Architectural Neural Backdoors from First Principles
This work addresses a security threat in ML systems by exposing vulnerabilities in architectural design, with implications for developers and users, though it is incremental in expanding on prior research.
The paper tackled the problem of architectural neural backdoors, which embed malicious behavior in network definitions, by constructing an arbitrary trigger detector and taxonomizing 12 types, revealing that ML developers only identify backdoors in 37% of cases and prefer backdoored models in 33% of cases.

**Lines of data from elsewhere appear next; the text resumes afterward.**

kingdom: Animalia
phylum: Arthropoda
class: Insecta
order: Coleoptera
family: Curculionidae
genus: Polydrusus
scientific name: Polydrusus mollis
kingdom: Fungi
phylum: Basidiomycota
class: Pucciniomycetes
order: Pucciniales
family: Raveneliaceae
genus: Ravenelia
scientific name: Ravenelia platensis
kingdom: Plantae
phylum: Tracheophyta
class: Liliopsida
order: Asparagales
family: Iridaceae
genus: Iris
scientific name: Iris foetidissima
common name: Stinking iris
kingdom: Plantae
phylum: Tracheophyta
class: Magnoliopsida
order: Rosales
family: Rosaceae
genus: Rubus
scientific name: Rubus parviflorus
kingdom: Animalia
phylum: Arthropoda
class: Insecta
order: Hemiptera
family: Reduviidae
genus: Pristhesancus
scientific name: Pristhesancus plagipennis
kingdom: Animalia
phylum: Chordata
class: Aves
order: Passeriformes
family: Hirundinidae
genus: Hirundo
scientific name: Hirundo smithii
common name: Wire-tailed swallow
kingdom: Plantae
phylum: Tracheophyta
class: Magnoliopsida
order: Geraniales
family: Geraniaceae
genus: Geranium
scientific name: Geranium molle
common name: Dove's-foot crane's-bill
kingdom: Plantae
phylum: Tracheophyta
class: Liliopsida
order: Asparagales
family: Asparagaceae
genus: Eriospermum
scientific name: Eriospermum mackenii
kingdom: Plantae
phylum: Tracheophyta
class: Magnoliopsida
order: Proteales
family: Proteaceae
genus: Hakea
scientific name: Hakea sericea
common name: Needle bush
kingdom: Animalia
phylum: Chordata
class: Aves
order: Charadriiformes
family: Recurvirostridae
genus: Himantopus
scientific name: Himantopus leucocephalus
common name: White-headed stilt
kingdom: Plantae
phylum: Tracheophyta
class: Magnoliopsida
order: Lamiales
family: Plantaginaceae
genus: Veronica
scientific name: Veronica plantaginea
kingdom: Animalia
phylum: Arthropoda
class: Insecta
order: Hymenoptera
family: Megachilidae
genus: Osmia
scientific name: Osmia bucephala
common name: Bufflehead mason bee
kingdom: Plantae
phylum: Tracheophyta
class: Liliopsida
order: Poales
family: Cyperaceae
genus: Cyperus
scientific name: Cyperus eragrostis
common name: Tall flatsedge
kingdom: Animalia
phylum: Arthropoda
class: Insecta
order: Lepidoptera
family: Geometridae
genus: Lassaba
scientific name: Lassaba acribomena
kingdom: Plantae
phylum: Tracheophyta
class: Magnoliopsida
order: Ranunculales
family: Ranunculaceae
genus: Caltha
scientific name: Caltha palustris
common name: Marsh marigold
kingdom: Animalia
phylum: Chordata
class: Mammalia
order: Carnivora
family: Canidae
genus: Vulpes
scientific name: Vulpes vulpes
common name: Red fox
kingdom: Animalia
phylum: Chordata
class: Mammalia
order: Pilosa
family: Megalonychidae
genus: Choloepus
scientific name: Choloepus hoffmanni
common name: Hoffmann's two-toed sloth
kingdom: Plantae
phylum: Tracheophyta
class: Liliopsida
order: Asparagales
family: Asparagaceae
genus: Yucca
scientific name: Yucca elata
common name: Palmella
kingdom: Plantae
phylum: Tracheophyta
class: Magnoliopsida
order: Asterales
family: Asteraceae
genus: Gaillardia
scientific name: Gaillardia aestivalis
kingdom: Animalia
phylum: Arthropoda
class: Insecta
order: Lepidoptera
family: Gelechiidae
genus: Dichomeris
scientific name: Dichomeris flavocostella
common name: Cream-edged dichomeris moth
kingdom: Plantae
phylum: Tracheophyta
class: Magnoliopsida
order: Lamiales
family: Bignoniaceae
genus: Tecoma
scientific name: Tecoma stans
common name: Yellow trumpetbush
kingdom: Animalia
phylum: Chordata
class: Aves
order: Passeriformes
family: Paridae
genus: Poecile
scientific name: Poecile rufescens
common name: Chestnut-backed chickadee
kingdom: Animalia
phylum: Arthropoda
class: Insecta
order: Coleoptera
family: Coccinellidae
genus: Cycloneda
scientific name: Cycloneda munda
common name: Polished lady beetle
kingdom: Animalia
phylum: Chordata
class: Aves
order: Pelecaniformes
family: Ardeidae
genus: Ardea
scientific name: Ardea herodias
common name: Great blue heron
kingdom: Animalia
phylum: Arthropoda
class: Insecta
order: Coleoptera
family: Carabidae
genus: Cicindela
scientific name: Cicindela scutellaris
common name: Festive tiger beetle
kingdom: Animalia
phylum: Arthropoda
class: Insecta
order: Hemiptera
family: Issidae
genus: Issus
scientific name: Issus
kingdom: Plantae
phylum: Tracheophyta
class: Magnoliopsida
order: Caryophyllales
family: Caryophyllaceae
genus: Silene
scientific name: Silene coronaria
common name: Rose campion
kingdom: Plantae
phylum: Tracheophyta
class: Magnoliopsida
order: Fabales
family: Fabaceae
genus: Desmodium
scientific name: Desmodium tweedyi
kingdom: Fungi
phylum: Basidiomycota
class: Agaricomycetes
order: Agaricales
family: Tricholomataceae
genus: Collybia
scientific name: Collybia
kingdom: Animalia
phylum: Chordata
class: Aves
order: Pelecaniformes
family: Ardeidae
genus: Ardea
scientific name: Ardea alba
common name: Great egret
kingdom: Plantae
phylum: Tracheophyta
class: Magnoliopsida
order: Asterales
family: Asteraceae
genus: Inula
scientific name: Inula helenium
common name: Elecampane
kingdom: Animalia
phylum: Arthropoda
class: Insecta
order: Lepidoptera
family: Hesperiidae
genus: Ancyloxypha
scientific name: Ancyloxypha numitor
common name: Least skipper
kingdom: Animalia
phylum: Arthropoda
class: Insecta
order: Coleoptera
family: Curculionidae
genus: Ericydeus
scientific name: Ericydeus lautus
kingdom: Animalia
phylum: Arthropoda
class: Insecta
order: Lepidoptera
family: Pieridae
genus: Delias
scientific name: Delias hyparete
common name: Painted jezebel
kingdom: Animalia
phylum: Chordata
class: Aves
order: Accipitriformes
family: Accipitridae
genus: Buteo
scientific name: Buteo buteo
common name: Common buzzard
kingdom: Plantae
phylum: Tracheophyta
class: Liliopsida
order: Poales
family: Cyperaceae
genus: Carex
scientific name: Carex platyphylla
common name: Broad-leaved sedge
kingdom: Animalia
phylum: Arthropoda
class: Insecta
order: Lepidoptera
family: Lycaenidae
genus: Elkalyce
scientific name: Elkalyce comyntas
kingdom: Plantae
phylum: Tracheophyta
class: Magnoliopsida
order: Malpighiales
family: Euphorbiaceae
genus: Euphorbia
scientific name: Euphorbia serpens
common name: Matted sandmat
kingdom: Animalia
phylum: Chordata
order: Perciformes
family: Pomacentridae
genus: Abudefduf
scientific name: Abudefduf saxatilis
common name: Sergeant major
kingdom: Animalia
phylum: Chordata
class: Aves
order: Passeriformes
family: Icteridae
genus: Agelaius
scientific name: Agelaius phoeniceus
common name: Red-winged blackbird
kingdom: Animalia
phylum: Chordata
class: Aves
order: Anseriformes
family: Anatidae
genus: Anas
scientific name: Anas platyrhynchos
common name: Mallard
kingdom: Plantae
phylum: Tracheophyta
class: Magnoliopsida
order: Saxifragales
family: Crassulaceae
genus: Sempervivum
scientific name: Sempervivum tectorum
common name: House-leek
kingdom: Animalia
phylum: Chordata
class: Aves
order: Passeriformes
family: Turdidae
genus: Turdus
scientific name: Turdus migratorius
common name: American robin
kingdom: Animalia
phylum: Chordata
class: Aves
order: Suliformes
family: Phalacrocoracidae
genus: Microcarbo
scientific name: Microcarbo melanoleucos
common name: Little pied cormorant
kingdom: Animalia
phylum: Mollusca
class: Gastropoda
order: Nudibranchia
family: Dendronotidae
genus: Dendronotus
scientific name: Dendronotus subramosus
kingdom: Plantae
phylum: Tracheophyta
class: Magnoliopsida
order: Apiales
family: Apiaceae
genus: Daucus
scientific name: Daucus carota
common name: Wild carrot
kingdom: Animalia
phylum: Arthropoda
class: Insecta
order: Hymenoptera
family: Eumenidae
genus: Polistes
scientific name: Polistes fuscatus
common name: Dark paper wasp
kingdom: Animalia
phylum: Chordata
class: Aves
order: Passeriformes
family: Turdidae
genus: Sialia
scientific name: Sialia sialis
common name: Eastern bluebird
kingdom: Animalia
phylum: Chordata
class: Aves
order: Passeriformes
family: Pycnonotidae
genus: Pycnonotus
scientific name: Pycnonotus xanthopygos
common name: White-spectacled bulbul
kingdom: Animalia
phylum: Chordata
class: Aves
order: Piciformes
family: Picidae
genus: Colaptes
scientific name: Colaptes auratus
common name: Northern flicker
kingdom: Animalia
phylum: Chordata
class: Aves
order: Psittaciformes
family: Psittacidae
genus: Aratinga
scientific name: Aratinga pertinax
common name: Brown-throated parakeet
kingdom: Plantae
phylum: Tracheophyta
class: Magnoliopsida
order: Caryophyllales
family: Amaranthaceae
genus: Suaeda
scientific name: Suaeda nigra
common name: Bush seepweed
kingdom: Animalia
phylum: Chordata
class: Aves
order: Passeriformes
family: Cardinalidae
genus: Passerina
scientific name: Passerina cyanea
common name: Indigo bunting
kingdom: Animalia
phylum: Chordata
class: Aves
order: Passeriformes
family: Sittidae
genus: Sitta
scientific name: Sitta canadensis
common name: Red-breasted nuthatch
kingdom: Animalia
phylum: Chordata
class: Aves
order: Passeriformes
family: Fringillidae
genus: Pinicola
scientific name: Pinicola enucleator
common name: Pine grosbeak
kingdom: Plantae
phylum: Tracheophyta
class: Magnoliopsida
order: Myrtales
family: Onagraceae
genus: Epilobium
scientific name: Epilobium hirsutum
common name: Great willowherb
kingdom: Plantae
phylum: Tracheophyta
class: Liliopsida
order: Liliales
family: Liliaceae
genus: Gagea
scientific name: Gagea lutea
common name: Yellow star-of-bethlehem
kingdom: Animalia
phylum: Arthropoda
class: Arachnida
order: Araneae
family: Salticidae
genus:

While previous research backdoored neural networks by changing their parameters, recent work uncovered a more insidious threat: backdoors embedded within the definition of the network's architecture. This involves injecting common architectural components, such as activation functions and pooling layers, to subtly introduce a backdoor behavior that persists even after (full re-)training. However, the full scope and implications of architectural backdoors have remained largely unexplored. Bober-Irizar et al. [2023] introduced the first architectural backdoor; they showed how to create a backdoor for a checkerboard pattern, but never explained how to target an arbitrary trigger pattern of choice. In this work we construct an arbitrary trigger detector which can be used to backdoor an architecture with no human supervision. This leads us to revisit the concept of architecture backdoors and taxonomise them, describing 12 distinct types. To gauge the difficulty of detecting such backdoors, we conducted a user study, revealing that ML developers can only identify suspicious components in common model definitions as backdoors in 37% of cases, while they surprisingly preferred backdoored models in 33% of cases. To contextualize these results, we find that language models outperform humans at the detection of backdoors. Finally, we discuss defenses against architectural backdoors, emphasizing the need for robust and comprehensive strategies to safeguard the integrity of ML systems.